◆ Excerpted passage
* * *
"I am not who I say I am,
and Marla isn't who she thinks she is.
I am a girl trying to forget.
She is a woman trying to remember."
Allison has taken enough of her father's abuse. His latest girlfriend, Kelly-Anne, has moved on. In a fit of rage, her father burns Allison's face. She no longer has anyone there to protect her. So, she runs away - she wants to find Kelly-Anne and live with her. But, Kelly-Anne is not where she is supposed to be, and Allison must find a place for herself. She finds it in a house that she thinks is empty. It is not.
Its owner is an elderly woman who has dementia. Upon meeting her, Marla thinks that Allison is a childhood friend, Toffee. She invites Allison to stay. In the beginning, Allison pretends that she is Toffee. She doesn't want to be Allison anymore. The two get along for the most part. Marla is generally happy with the company; Allison has found food, money, and a place to stay. She hides when a negligent caregiver visits and also when Marla's mean son is there. Allison is appalled at the way they treat her new friend. That helps her make the decision to stay and make Marla's life worth living.
* * *
◆ To do
1. In the book summary, who does Marla take Allison to be when they first meet?
2. Rewrite the part of the book summary that opens with the words containing "Allison has taken" and closes with "empty. It is not.", swapping "empty" for "deserted".
Rely only on the book summary.

◆ Provided material
* * *
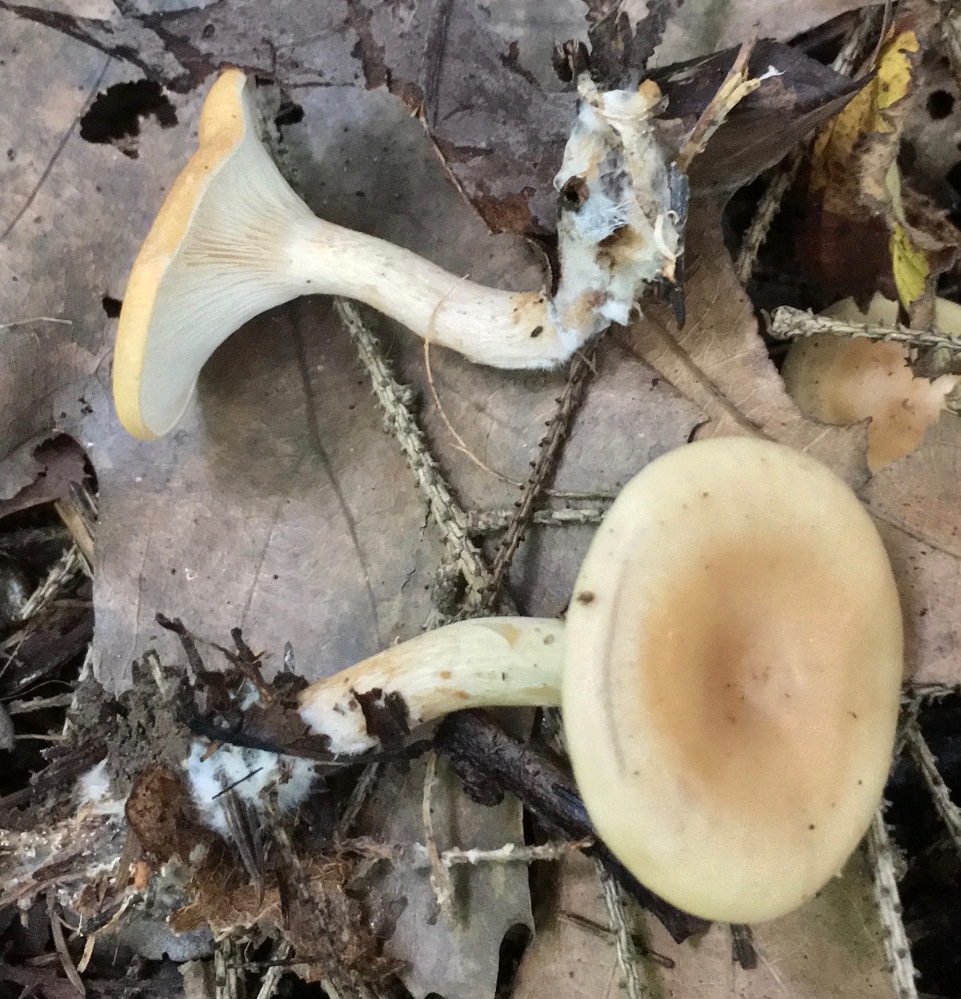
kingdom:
* * *
◆ Answers to the problems
1. Marla thinks Allison is a childhood friend, Toffee.

2.
Allison has taken enough of her father's abuse. His latest girlfriend, Kelly-Anne, has moved on. In a fit of rage, her father burns Allison's face. She no longer has anyone there to protect her. So, she runs away - she wants to find Kelly-Anne and live with her. But, Kelly-Anne is not where she is supposed to be, and Allison must find a place for herself. She finds it in a house that she thinks is deserted. It is not.